A cada uma destas experiências eu percebia minha evolução e o meu crescimento profissional, todas as minhas vivências acrescentaram e contribuíram para minha vida profissional.

O curso de Pedagogia era dividido em Fundamentos da Educação, Ensino Profissionalizante e Formação Complementar. O Ensino Profissionalizante era dividido em Administração Escolar, Supervisão Escolar e Orientação Educacional. O aluno no 5º período teria que fazer sua opção. Eu optei por Orientação Educacional e passei a fazer parte da ASSOERN – Associação dos Orientadores Educacionais como socioaspirante e após minha formatura me tornei sócia e membro da referida associação. Ser parte da diretoria foi um fato marcante na minha vida, pois me fez compreender a importância da reflexão crítica sobre a prática pedagógica, pois acredito que é pensando na prática de hoje ou de ontem que se pode melhorar, reavaliar e replanejar as novas ações pedagógicas.

A minha primeira experiência pedagógica como orientadora educacional foi na Escola Estadual Winston Churchil como serviço prestado. Neste período, o orientador educacional dava aula de orientação profissional ou de assuntos do interesse do aluno, foi muito difícil, pois o diretor da escola era um militar e impedia que os orientadores fizessem atividades que extrapolassem a sala de aula, como: murais, entrevistas, seminários, exposições... ou qualquer expressão que levasse à organização de grupo. E eu ficava muito frustrada, porém aprendi a ser cautelosa e acabava fazendo tudo que queria. Quando era chamada a atenção, justificava a importância do trabalho e enfocava que não sabia desta proibição.

Com seis meses meu contrato encerrou, então arranjei outro contrato. Agora fui trabalhar no Instituto Kennedy como professora da escola de magistério, era tudo que eu queria, pois já tinha experiência no Projeto Rondon e adorava trabalhar com professores. Aqui eu aprendi muito, pois a escola era muita tradicional, e eu tinha tido uma formação, digamos assim, progressista. Também havia um conflito de geração entre os professores, consequentemente as ações pedagógicas divergiam bastante. Os professores novos eram maioria e estavam ingressando no quadro de professores do Rio Grande do Norte. Constantemente, havia reuniões para tratar da postura dos professores do Kennedy, pois professor não podia ter bom relacionamento com aluno nem participar de discussões com alunos sobre didática e prática democrática. O professor tem que ser autoritário, pois o aluno não sabe lidar com a liberdade.

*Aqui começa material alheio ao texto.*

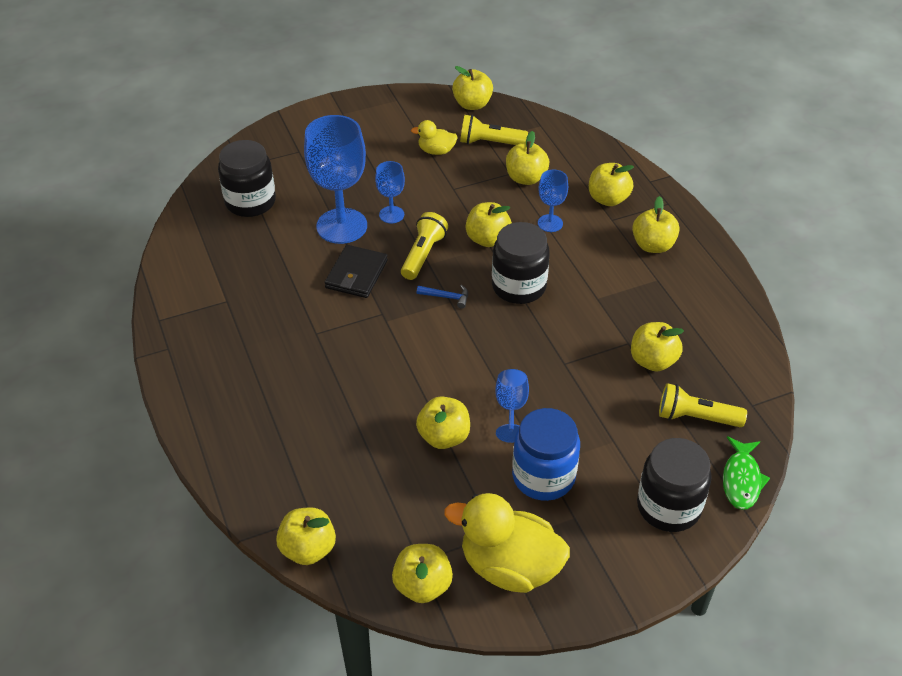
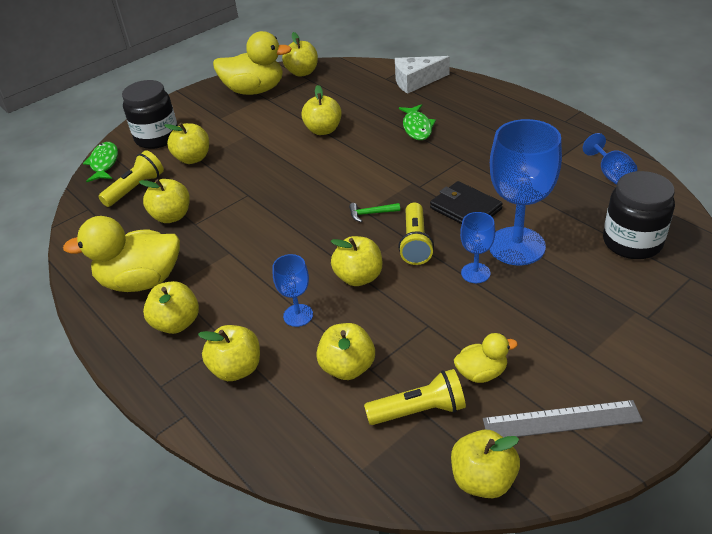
camera: 165 degrees right, 5 degrees down
yellow apple [276,507,336,565] -> yellow apple moved to [164,123,209,164]
black wallet [325,245,388,298] -> black wallet turned 45 degrees counterclockwise [430,181,503,224]
blue hammer [417,285,468,309] -> green hammer [349,203,400,222]
black jar [492,222,550,304] -> none
blue goblet [495,369,529,443] -> blue goblet moved to [583,133,637,185]
blue jar [512,408,580,501] -> none
yellow flashlight [659,383,747,427] -> yellow flashlight turned 45 degrees counterclockwise [98,150,164,207]
none -> yellow duck [63,216,180,292]
none -> white cheese [395,56,450,94]
none -> green fish [399,104,436,140]
none -> grey ruler [483,400,643,438]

No ano seguinte, 1984, soube que a Escola Estadual Berilo Wanderley tinha aberto o curso de magistério, então me transferi para esta escola que me encontro até hoje.

Nesta escola, pude me realizar profissionalmente, pois tudo favorecia para que isto acontecesse: o corpo docente, a direção, todos tinham tido formação semelhante e pensavam em construir uma escola diferente, uma escola em que o aluno e o professor fizessem uma reflexão crítica sobre sua formação, sobre sua prática pedagógica e principalmente sobre o compromisso de educar a classe menos favorecida. Só assim poderemos construir uma sociedade mais livre e igualitária.

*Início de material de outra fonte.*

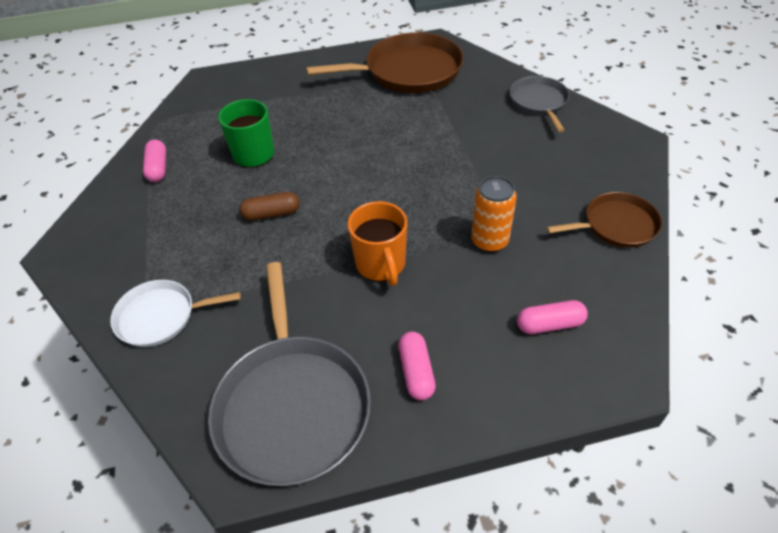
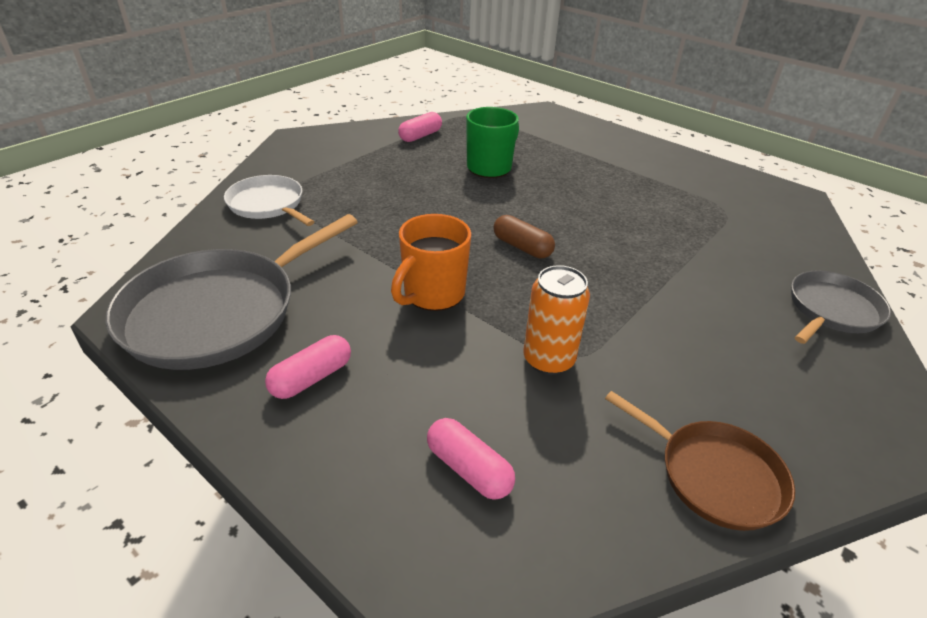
camera: 50 degrees right, 10 degrees down
brown capsule [239,192,300,221] -> brown capsule moved to [493,215,555,258]
brown pan [306,32,464,93] -> none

Hoje, trabalho como professora em várias instituições e me vejo como uma excelente professora, preocupada com a aprendizagem dos alunos, sempre descobrindo novas formas de envolver o aluno para novas descobertas, novos conhecimentos e também muito preocupada com o desenvolvimento socioafetivo dos mesmos, sou respeitada pelos meus pares por possuir o saber na minha área de conhecimento, como também pelo senso de responsabilidade, dedicação com os alunos e comunidade escolar e continuo com os mesmos ideais de construir um mundo melhor; acreditando que faço a minha parte para que possamos um dia ter uma sociedade justa.

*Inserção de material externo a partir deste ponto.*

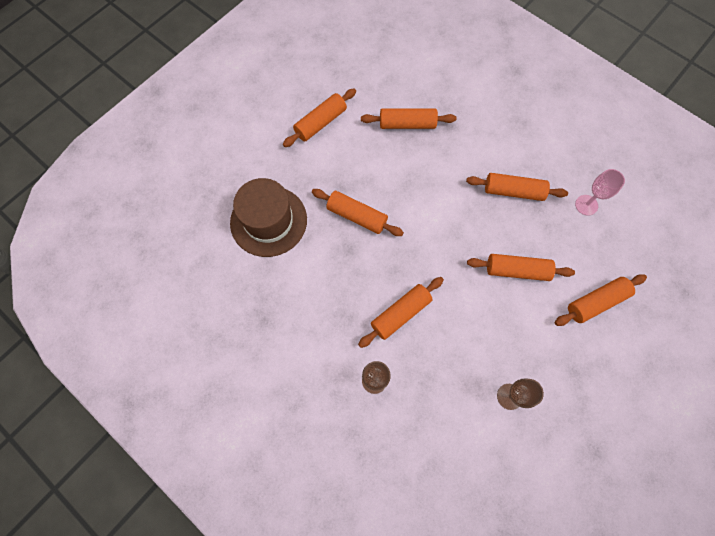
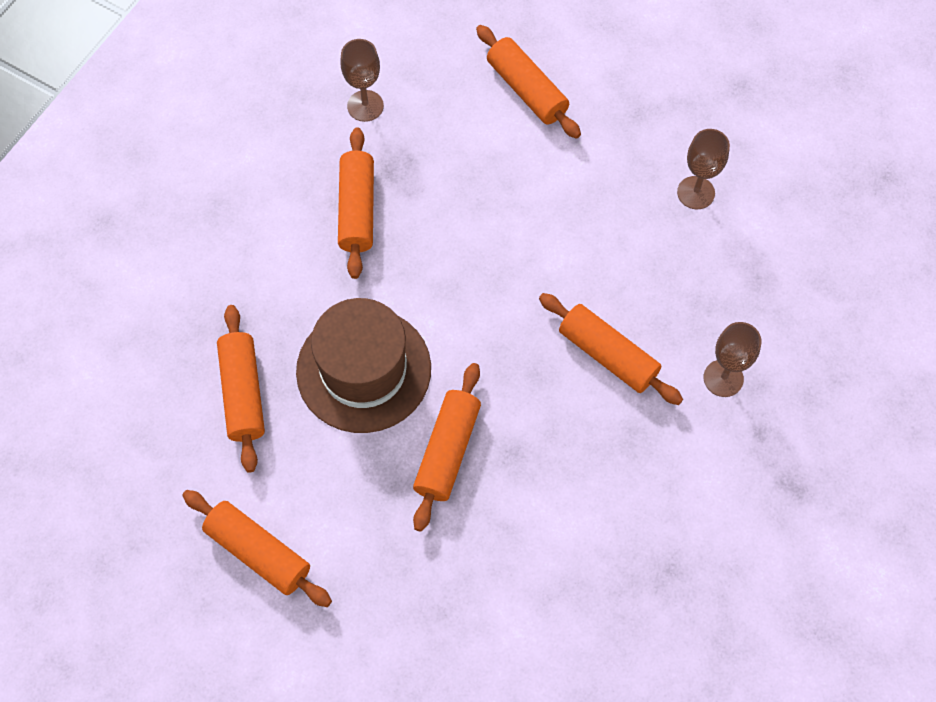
camera: 100 degrees left, 5 degrees down
brown hat [230,178,307,257] -> brown hat moved to [296,298,431,433]
orange rolling pin [467,254,575,281] -> none
pink goblet [575,169,625,216] -> brown goblet [341,39,384,122]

Se tivesse que escolher uma nova profissão talvez fosse médica, pois teria possibilidade de ajudar muitas pessoas, conscientizar para a saúde e qualidade de vida, ganhando um salário melhor, estudando e trabalhando menos, tendo mais tempo para mim.

Hoje estou com 25 anos de experiência profissional, sou aluna do mestrado em Educação, participo da base de pesquisa Currículo, Saberes e Práticas Educacionais e quero investigar a problemática da ATENÇÃO em sala de aula, por entender que a atenção é uma variante importante para a aprendizagem humana.